#### [What you are asked to do]
Copy the passage on the China-Russia talks from "The two top" to "President Vladimir Putin.", substituting "planned" for "upcoming".

#### [Passage]

>> start

The two top diplomats held talks on the sidelines of the China-Russia-led Shanghai Cooperation Organization (SCO) Council of Foreign Ministers meet.

Officials of the two countries are preparing for the upcoming China visit by Russian President Vladimir Putin.

Moscow views “the development of our cooperation with China as a key foreign policy priority”, Lavrov told Wang.

“Our cooperation, relations and partnership and also the coordination of our actions on the international stage are becoming an increasing factor in global politics,” Lavrov asserted.

A Russian Foreign Ministry statement said “the ministers discussed current issues on the bilateral and international agendas, including the cooperation of the two countries within SCO and the situation in the Northeast Asia.”

Chinese Foreign Minister Wang echoed Lavrov on the “close strategic coordination” between the two allies on global and regional issues.

“China and Russia should together guard basic international rules so as to promote the political settlement of regional and international issues,” Wang said in Tashkent.

Both Ministers also stressed on moving ahead with “coordinating Eurasian economic integration with China’s Silk Road Economic Belt initiative”. Lavrov described this new project as “one more area for promising cooperation between the two countries”.

>> end

[Stored entries]
>> start

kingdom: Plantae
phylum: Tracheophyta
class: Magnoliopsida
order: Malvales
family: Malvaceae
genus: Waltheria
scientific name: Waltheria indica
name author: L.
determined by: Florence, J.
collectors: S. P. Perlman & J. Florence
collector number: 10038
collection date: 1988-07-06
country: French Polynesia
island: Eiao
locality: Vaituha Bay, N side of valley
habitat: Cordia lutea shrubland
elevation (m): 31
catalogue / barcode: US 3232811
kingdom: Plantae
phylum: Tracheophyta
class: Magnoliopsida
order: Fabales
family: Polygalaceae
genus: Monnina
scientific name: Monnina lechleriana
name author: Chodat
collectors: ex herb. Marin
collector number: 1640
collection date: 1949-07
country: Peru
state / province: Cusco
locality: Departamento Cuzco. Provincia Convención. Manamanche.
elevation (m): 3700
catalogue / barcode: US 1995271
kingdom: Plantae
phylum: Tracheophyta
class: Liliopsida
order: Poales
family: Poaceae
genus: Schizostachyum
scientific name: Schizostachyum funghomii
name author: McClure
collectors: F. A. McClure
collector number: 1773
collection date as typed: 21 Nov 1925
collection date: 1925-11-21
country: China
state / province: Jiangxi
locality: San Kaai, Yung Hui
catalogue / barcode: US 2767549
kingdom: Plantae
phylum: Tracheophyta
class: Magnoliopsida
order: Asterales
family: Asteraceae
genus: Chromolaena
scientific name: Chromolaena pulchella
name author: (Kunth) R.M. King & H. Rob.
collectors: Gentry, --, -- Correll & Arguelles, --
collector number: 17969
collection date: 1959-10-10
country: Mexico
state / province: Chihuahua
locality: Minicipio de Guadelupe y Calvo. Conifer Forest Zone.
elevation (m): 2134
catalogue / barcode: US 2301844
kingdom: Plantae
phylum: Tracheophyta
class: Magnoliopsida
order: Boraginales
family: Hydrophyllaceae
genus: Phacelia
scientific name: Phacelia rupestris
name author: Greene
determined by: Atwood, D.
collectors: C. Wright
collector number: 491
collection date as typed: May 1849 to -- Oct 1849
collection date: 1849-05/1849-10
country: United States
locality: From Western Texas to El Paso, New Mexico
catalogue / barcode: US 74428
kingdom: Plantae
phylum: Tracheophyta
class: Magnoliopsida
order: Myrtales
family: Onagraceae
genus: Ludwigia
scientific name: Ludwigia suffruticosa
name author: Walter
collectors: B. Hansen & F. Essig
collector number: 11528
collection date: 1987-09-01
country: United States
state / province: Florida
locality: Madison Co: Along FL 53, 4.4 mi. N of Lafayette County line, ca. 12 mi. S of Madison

>> end

#### [The reply]
The two top diplomats held talks on the sidelines of the China-Russia-led Shanghai Cooperation Organization (SCO) Council of Foreign Ministers meet.

Officials of the two countries are preparing for the planned China visit by Russian President Vladimir Putin.